**Task item:** Check each line of the records below and collect those that include the word "round".

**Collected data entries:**
# # # # # # #

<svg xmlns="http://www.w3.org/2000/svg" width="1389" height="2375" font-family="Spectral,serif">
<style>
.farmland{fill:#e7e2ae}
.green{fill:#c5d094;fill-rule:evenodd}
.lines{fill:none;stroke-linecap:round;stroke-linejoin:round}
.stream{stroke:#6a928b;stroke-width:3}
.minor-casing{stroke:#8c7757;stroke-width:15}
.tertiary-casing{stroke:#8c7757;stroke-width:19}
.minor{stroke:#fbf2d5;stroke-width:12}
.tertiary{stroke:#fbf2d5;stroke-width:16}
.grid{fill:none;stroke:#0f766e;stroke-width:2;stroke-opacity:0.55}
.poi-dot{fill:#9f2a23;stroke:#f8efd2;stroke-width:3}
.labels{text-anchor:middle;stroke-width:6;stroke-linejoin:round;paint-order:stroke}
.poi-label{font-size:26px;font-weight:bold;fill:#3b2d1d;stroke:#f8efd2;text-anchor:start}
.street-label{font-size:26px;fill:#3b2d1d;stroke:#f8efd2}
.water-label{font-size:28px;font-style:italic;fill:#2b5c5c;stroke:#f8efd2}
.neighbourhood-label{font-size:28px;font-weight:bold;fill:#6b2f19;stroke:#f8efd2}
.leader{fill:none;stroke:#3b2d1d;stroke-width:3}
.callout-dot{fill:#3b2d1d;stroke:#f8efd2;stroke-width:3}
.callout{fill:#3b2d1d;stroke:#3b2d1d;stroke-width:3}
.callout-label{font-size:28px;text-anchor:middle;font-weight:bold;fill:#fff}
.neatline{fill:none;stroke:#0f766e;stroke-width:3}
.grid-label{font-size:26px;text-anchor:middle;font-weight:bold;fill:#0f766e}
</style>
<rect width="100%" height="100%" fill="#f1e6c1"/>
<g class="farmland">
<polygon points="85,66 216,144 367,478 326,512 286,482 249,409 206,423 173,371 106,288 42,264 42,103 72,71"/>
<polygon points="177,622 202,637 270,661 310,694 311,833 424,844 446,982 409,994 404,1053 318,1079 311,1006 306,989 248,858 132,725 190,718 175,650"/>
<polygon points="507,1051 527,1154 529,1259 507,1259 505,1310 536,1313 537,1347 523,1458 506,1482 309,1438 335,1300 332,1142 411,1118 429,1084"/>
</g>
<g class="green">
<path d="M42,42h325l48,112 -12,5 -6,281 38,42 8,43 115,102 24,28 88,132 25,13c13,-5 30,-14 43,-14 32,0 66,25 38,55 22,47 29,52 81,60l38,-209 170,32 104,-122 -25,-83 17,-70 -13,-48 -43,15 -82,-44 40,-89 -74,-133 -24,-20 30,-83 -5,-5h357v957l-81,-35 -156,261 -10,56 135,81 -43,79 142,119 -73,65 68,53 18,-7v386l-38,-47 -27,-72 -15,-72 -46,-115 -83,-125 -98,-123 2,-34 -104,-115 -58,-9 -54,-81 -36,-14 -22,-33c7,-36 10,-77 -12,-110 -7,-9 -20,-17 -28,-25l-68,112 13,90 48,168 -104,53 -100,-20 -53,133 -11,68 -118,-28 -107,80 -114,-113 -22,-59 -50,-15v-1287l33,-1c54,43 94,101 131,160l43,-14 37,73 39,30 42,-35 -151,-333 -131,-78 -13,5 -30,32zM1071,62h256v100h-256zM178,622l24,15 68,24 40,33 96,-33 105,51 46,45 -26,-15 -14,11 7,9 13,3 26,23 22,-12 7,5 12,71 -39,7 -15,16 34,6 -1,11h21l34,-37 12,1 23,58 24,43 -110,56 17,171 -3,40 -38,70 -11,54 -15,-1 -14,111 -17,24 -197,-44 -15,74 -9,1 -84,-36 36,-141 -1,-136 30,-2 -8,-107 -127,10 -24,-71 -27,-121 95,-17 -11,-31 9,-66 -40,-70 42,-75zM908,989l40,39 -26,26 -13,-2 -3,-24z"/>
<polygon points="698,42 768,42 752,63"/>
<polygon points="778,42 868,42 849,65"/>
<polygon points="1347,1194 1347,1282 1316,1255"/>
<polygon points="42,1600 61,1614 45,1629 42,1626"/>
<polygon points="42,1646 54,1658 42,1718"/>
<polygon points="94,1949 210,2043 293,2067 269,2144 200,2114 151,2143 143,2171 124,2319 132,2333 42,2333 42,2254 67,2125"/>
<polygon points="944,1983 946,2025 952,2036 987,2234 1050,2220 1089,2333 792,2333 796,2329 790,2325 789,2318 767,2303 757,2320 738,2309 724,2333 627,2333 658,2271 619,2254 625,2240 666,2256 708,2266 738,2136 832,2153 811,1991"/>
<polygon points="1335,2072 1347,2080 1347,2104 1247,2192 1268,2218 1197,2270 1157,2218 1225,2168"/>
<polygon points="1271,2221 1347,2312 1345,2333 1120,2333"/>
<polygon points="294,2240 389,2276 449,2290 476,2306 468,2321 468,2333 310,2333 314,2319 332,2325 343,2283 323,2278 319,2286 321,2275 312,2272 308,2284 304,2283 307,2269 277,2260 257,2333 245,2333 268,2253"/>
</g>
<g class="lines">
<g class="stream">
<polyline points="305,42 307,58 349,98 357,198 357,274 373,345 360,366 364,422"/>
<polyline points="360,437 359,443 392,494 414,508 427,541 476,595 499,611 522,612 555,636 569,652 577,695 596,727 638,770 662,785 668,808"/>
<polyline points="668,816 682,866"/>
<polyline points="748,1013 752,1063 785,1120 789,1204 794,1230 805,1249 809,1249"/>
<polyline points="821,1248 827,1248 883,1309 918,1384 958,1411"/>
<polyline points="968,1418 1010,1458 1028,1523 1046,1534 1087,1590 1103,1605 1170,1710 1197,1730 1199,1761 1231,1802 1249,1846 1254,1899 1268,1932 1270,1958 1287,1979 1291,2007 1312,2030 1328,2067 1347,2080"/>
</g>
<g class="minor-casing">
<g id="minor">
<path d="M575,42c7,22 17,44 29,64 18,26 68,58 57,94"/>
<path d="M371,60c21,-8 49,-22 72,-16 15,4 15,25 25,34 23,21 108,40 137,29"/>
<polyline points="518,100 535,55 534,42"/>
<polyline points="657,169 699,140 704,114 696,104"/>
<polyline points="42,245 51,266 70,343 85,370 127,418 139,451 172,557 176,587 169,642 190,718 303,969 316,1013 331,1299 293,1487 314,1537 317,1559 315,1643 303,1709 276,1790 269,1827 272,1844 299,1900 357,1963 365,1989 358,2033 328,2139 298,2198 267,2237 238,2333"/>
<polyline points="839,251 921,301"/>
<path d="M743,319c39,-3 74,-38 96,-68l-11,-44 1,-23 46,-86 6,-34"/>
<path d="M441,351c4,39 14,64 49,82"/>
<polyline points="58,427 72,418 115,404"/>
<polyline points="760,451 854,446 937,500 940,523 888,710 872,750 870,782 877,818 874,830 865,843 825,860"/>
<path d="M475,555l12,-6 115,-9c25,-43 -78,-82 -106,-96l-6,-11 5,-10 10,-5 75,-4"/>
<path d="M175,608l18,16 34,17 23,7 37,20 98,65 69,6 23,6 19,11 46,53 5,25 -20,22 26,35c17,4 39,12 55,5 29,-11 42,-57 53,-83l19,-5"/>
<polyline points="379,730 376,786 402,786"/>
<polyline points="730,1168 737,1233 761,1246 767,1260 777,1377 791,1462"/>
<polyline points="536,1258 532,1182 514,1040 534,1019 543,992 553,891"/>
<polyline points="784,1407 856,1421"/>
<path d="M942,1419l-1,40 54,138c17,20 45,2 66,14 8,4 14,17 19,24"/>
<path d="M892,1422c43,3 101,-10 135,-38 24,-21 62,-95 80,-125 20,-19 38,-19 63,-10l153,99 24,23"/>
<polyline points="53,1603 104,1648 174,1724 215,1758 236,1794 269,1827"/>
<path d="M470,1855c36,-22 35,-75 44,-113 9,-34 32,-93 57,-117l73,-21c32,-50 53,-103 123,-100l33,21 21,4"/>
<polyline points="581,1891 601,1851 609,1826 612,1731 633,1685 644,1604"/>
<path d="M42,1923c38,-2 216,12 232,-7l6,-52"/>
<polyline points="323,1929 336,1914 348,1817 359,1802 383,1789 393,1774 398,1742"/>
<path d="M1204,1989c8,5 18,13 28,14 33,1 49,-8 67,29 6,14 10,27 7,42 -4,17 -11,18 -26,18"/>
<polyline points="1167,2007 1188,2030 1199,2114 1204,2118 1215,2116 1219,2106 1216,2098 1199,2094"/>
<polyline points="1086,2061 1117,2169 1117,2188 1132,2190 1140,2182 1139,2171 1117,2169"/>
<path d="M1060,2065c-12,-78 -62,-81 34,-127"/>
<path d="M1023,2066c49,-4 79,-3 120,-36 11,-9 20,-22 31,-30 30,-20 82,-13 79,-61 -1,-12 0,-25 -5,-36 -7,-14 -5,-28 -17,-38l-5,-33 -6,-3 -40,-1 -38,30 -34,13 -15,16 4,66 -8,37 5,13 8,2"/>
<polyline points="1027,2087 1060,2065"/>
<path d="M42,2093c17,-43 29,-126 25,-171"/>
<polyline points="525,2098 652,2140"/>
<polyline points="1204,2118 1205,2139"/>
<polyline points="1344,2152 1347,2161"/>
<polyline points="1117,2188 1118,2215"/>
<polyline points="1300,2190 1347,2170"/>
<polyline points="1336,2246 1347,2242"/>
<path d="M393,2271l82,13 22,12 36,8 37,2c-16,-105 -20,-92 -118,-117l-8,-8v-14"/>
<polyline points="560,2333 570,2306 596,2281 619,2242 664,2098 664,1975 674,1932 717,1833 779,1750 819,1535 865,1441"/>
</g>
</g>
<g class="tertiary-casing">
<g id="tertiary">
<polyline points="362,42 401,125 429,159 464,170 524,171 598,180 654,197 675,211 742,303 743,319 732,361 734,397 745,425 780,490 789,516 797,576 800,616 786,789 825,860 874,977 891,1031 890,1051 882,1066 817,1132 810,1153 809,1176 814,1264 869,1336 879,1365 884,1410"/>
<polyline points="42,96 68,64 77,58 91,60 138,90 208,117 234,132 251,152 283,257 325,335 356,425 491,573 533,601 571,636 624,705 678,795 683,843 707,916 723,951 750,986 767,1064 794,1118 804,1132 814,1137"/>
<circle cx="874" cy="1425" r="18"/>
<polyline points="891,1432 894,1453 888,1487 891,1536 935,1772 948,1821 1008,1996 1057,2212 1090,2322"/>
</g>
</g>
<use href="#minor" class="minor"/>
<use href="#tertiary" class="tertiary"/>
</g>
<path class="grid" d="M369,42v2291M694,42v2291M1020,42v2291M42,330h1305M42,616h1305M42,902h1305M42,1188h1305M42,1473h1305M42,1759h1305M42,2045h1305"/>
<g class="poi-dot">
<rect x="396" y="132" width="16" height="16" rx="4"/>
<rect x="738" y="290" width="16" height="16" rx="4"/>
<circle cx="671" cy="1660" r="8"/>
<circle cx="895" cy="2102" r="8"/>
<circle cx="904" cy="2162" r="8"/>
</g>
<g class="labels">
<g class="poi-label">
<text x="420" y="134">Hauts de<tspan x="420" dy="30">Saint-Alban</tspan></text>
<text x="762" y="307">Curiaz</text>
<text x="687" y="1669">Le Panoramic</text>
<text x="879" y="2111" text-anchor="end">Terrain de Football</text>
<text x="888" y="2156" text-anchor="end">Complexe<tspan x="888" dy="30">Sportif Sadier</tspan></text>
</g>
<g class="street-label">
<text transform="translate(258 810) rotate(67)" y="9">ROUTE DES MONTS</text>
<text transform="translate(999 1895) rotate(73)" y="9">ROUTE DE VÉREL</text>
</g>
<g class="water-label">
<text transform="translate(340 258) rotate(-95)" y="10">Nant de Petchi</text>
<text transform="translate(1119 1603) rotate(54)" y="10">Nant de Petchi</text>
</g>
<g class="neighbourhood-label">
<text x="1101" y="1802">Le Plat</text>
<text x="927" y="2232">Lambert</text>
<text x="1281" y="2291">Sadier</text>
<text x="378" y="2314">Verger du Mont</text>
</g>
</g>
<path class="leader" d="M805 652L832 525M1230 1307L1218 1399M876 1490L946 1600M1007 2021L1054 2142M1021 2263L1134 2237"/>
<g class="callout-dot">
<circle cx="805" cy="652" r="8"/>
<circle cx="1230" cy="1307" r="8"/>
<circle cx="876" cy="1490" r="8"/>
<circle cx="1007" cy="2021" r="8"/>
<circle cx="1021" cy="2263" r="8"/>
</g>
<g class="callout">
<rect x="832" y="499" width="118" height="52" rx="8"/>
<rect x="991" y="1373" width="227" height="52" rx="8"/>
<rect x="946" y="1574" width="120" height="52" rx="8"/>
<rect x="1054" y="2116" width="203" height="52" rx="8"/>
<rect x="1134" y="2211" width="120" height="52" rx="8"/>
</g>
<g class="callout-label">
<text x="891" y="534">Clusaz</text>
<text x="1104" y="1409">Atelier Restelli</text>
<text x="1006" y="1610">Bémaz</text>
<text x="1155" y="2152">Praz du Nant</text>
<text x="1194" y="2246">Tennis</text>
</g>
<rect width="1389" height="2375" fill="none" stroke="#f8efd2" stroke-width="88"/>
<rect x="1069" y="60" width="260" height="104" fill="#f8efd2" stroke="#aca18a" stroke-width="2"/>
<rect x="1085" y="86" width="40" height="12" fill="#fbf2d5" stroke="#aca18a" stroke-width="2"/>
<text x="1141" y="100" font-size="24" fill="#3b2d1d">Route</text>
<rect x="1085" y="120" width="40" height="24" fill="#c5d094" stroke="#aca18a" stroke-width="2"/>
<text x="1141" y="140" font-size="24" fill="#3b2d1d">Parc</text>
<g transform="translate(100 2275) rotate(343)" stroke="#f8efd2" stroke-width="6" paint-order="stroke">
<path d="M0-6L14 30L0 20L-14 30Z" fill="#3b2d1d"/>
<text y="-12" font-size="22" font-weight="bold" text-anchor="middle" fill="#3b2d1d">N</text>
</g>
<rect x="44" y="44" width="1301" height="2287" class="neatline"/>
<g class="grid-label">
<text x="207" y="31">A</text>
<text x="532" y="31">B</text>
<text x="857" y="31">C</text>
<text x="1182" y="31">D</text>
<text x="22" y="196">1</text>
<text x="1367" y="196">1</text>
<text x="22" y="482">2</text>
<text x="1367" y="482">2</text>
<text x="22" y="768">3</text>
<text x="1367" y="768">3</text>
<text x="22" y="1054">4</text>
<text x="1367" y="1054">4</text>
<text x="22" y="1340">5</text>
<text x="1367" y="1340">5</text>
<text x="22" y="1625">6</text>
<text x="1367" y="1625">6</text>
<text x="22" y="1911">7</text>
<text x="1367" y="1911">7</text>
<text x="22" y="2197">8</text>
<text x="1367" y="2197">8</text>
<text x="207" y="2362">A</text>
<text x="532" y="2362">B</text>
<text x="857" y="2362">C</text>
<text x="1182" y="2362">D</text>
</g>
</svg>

# # # # # # #

**Answer below:**
.lines{fill:none;stroke-linecap:round;stroke-linejoin:round}
.labels{text-anchor:middle;stroke-width:6;stroke-linejoin:round;paint-order:stroke}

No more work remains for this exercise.